▶ **ページ抜粋**
10月8日、日高教は、来年高校卒業予定者の就職求人倍率が0.50倍という深刻な事態を受け、緊急に文部科学省交渉を行いました。文部科学省からは、初等中等教育企画課と児童生徒課が対応し、日高教からは北野書記長、郡山書記次長、林中執、石田中執が参加しました。

生徒・父母を励ます施策を

2人に1人しか求人がないという事態に対し、文部科学省は「昨年の同時期にくらべても0.11ポイントの減で憂慮している」「新聞やテレビでは、高校生の勤労観や職業観、心構えの問題として言われているが、それより先に求人減が一番の原因だと考えている」と述べ、9月5日の求人調査発表とあわせて、各都道府県教育長・知事に対処を求める「依頼」と主要経済団体側にも高校生の求人枠確保について要請を出している。また、厚生労働省と事務レベルでも連携を強めアイディアを出し合っていきたいと応えました。

これに対し、日高教はこの問題で文科省と我々の立場は一緒であり、ともにがんばっていきたいと応えるとともに、就職できないまま社会に放り出される高校卒業生が昨年以上に増えることが予想される中で、企業に具体的な数字で高校生の雇用を要請する、また文部科学省として社会的にアピールを出すなど、高校生・父母を励ます施策が求められていると要求しました。また、高校生の就職問題を閣議でとりあげ、住民が求めている事業をおこすなど、公務分野で雇用を増やすという努力が必要であると求めました。

▶ **提供一覧**

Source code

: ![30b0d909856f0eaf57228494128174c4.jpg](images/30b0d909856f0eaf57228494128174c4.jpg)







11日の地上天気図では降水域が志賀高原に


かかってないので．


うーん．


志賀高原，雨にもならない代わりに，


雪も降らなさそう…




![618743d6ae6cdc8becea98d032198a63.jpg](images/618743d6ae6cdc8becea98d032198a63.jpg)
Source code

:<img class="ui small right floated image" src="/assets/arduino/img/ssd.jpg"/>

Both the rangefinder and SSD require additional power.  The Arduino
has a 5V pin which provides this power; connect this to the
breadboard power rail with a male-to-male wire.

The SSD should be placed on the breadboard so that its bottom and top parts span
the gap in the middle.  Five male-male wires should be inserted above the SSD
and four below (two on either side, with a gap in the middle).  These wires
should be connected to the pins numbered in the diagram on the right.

▶ **作業項目**
高校生の就職問題を扱ったページ抜粋から、「これに対し、日高教はこの問題」で始まり「力が必要であると求めました。」で終わる部分を、両端の語句も含めて一字も変えずに書き写してください。

▶ **出力結果**
これに対し、日高教はこの問題で文科省と我々の立場は一緒であり、ともにがんばっていきたいと応えるとともに、就職できないまま社会に放り出される高校卒業生が昨年以上に増えることが予想される中で、企業に具体的な数字で高校生の雇用を要請する、また文部科学省として社会的にアピールを出すなど、高校生・父母を励ます施策が求められていると要求しました。また、高校生の就職問題を閣議でとりあげ、住民が求めている事業をおこすなど、公務分野で雇用を増やすという努力が必要であると求めました。